Segment Open
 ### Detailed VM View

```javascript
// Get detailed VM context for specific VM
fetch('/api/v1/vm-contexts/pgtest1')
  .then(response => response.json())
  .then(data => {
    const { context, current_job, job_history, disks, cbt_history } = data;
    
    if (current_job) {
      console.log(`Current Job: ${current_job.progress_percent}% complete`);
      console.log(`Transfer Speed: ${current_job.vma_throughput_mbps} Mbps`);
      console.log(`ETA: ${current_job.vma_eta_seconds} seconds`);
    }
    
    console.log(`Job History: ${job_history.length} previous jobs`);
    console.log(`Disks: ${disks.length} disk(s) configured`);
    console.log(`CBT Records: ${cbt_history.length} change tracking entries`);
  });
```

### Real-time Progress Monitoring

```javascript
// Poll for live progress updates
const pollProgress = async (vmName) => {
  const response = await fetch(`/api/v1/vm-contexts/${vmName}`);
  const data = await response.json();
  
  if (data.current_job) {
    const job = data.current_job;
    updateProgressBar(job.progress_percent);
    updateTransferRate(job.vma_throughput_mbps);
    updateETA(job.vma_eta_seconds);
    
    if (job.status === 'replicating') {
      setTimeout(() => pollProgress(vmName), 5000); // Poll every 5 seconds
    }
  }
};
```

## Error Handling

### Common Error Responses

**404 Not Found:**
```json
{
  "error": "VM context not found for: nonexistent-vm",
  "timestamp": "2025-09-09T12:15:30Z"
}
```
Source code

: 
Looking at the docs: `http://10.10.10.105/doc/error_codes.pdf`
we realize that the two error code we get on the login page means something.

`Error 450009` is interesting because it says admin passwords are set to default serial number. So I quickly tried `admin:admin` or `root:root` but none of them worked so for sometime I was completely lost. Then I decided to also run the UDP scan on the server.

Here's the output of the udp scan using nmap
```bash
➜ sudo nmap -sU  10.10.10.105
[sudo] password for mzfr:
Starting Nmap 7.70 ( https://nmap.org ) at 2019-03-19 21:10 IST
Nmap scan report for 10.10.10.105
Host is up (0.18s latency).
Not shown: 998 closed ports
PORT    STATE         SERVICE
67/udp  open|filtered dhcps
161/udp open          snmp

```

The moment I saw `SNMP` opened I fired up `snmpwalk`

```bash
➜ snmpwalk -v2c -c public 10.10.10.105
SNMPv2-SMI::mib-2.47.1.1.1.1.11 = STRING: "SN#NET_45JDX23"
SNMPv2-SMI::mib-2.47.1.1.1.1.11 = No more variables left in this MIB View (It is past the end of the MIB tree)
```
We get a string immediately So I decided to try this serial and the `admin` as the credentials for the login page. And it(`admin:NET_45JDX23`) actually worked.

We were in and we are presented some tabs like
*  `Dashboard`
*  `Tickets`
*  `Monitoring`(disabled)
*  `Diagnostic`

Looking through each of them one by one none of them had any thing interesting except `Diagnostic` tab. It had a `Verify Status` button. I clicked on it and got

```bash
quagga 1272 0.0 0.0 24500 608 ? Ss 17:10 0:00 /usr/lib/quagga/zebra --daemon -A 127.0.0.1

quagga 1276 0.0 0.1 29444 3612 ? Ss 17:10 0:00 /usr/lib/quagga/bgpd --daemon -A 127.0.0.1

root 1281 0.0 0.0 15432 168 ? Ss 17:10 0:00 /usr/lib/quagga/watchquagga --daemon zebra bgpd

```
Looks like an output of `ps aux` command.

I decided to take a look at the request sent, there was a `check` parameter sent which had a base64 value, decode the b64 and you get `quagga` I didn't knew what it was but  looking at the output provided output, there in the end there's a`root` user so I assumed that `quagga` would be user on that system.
Segment Closed
The answer is every entry, repeated word for word.

## RESULT FOR THIS TASK
 ### Detailed VM View

```javascript
// Get detailed VM context for specific VM
fetch('/api/v1/vm-contexts/pgtest1')
  .then(response => response.json())
  .then(data => {
    const { context, current_job, job_history, disks, cbt_history } = data;
    
    if (current_job) {
      console.log(`Current Job: ${current_job.progress_percent}% complete`);
      console.log(`Transfer Speed: ${current_job.vma_throughput_mbps} Mbps`);
      console.log(`ETA: ${current_job.vma_eta_seconds} seconds`);
    }
    
    console.log(`Job History: ${job_history.length} previous jobs`);
    console.log(`Disks: ${disks.length} disk(s) configured`);
    console.log(`CBT Records: ${cbt_history.length} change tracking entries`);
  });
```

### Real-time Progress Monitoring

```javascript
// Poll for live progress updates
const pollProgress = async (vmName) => {
  const response = await fetch(`/api/v1/vm-contexts/${vmName}`);
  const data = await response.json();
  
  if (data.current_job) {
    const job = data.current_job;
    updateProgressBar(job.progress_percent);
    updateTransferRate(job.vma_throughput_mbps);
    updateETA(job.vma_eta_seconds);
    
    if (job.status === 'replicating') {
      setTimeout(() => pollProgress(vmName), 5000); // Poll every 5 seconds
    }
  }
};
```

## Error Handling

### Common Error Responses

**404 Not Found:**
```json
{
  "error": "VM context not found for: nonexistent-vm",
  "timestamp": "2025-09-09T12:15:30Z"
}
```
Source code

: 
Looking at the docs: `http://10.10.10.105/doc/error_codes.pdf`
we realize that the two error code we get on the login page means something.

`Error 450009` is interesting because it says admin passwords are set to default serial number. So I quickly tried `admin:admin` or `root:root` but none of them worked so for sometime I was completely lost. Then I decided to also run the UDP scan on the server.

Here's the output of the udp scan using nmap
```bash
➜ sudo nmap -sU  10.10.10.105
[sudo] password for mzfr:
Starting Nmap 7.70 ( https://nmap.org ) at 2019-03-19 21:10 IST
Nmap scan report for 10.10.10.105
Host is up (0.18s latency).
Not shown: 998 closed ports
PORT    STATE         SERVICE
67/udp  open|filtered dhcps
161/udp open          snmp

```

The moment I saw `SNMP` opened I fired up `snmpwalk`

```bash
➜ snmpwalk -v2c -c public 10.10.10.105
SNMPv2-SMI::mib-2.47.1.1.1.1.11 = STRING: "SN#NET_45JDX23"
SNMPv2-SMI::mib-2.47.1.1.1.1.11 = No more variables left in this MIB View (It is past the end of the MIB tree)
```
We get a string immediately So I decided to try this serial and the `admin` as the credentials for the login page. And it(`admin:NET_45JDX23`) actually worked.

We were in and we are presented some tabs like
*  `Dashboard`
*  `Tickets`
*  `Monitoring`(disabled)
*  `Diagnostic`

Looking through each of them one by one none of them had any thing interesting except `Diagnostic` tab. It had a `Verify Status` button. I clicked on it and got

```bash
quagga 1272 0.0 0.0 24500 608 ? Ss 17:10 0:00 /usr/lib/quagga/zebra --daemon -A 127.0.0.1

quagga 1276 0.0 0.1 29444 3612 ? Ss 17:10 0:00 /usr/lib/quagga/bgpd --daemon -A 127.0.0.1

root 1281 0.0 0.0 15432 168 ? Ss 17:10 0:00 /usr/lib/quagga/watchquagga --daemon zebra bgpd

```
Looks like an output of `ps aux` command.

I decided to take a look at the request sent, there was a `check` parameter sent which had a base64 value, decode the b64 and you get `quagga` I didn't knew what it was but  looking at the output provided output, there in the end there's a`root` user so I assumed that `quagga` would be user on that system.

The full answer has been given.